__Data excerpts__:
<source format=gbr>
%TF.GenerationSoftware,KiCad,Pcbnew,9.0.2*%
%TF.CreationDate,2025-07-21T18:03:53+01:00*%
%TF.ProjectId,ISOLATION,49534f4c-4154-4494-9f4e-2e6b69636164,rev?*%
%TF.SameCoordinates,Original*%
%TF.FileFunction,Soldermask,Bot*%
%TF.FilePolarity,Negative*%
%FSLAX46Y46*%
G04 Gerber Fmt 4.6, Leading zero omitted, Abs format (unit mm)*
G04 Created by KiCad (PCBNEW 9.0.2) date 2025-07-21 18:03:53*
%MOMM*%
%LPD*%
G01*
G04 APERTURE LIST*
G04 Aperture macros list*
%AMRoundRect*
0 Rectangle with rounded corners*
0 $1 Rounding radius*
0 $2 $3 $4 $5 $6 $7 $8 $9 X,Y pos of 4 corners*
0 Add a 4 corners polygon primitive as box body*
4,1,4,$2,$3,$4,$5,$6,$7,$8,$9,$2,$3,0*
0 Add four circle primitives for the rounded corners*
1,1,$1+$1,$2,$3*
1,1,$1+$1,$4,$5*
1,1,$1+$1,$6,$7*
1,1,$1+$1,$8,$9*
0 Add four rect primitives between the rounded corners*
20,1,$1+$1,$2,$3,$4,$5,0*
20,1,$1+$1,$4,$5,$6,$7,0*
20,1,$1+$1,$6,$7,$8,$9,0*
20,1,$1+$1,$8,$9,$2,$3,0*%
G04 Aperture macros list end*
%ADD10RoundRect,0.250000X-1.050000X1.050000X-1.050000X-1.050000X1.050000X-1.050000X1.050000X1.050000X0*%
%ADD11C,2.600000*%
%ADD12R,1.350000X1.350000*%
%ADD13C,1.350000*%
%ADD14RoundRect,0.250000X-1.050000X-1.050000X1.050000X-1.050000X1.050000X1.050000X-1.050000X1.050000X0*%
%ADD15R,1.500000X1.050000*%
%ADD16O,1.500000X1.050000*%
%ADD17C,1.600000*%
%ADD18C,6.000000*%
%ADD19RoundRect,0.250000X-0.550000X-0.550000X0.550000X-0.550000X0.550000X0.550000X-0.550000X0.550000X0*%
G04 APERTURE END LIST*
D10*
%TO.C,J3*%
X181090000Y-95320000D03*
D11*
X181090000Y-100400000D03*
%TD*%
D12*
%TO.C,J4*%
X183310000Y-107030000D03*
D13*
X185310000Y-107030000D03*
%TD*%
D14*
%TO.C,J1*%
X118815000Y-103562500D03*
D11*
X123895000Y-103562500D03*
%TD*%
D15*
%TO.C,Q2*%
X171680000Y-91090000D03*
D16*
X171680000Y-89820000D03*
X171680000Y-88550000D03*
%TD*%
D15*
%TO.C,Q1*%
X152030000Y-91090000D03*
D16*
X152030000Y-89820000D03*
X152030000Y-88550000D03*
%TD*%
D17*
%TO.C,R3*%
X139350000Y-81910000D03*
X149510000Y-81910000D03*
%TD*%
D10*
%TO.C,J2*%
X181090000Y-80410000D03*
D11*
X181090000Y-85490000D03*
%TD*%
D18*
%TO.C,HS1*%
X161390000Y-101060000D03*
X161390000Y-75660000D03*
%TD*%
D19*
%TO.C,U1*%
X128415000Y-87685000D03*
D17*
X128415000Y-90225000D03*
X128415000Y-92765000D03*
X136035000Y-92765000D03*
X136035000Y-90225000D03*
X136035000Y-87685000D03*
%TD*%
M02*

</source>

---

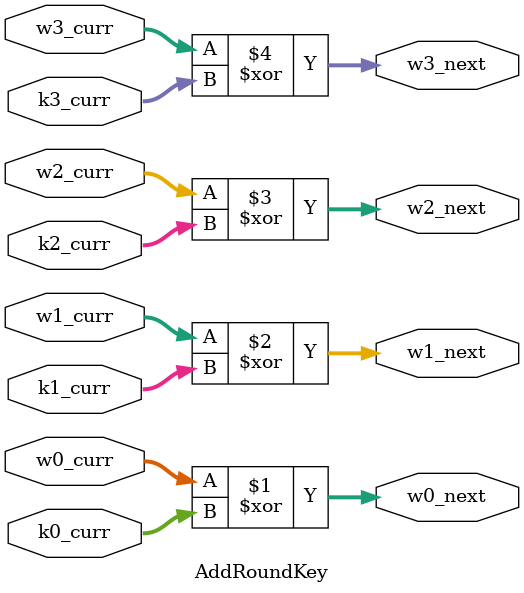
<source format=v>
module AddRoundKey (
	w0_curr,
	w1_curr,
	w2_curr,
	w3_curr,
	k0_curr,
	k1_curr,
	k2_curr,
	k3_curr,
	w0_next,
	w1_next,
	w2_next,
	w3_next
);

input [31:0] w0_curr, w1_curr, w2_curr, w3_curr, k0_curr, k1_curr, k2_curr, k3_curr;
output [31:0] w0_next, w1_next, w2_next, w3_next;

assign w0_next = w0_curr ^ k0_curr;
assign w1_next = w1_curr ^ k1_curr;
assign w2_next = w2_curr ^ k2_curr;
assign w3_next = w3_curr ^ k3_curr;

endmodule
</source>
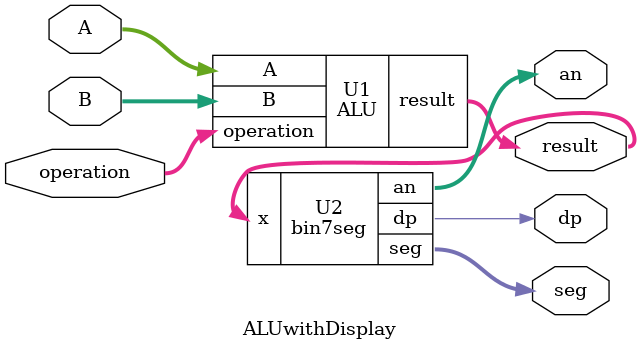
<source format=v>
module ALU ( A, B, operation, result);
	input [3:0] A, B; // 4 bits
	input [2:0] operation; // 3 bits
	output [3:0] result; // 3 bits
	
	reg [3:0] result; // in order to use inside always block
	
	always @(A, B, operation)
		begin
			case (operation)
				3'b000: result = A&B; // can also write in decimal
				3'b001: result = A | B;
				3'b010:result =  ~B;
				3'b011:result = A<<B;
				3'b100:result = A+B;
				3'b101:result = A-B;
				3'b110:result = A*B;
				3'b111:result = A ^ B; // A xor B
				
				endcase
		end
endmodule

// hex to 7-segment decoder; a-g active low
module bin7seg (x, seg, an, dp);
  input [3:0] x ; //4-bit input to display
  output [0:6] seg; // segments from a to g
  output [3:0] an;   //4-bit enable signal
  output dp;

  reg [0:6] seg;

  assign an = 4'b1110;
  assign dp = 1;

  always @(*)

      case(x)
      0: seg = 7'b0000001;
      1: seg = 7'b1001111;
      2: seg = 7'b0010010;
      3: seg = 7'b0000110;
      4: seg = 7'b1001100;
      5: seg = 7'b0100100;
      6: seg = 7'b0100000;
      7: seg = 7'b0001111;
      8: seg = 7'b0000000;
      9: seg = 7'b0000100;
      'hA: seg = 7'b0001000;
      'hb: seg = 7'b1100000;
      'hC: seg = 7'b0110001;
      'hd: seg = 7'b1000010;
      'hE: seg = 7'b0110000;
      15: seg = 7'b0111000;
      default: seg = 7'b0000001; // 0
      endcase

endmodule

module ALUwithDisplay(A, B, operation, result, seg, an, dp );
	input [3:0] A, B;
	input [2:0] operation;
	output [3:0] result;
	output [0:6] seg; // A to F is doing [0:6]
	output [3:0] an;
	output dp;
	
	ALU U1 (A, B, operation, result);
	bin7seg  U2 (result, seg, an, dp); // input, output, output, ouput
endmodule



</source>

__Exercise brief__: Beginning with the line containing "<source format=gbr>" in the material above, copy every line exactly until you have copied the line containing "0 $1 Rounding radius*".

__Solution to the exercise__:
<source format=gbr>
%TF.GenerationSoftware,KiCad,Pcbnew,9.0.2*%
%TF.CreationDate,2025-07-21T18:03:53+01:00*%
%TF.ProjectId,ISOLATION,49534f4c-4154-4494-9f4e-2e6b69636164,rev?*%
%TF.SameCoordinates,Original*%
%TF.FileFunction,Soldermask,Bot*%
%TF.FilePolarity,Negative*%
%FSLAX46Y46*%
G04 Gerber Fmt 4.6, Leading zero omitted, Abs format (unit mm)*
G04 Created by KiCad (PCBNEW 9.0.2) date 2025-07-21 18:03:53*
%MOMM*%
%LPD*%
G01*
G04 APERTURE LIST*
G04 Aperture macros list*
%AMRoundRect*
0 Rectangle with rounded corners*
0 $1 Rounding radius*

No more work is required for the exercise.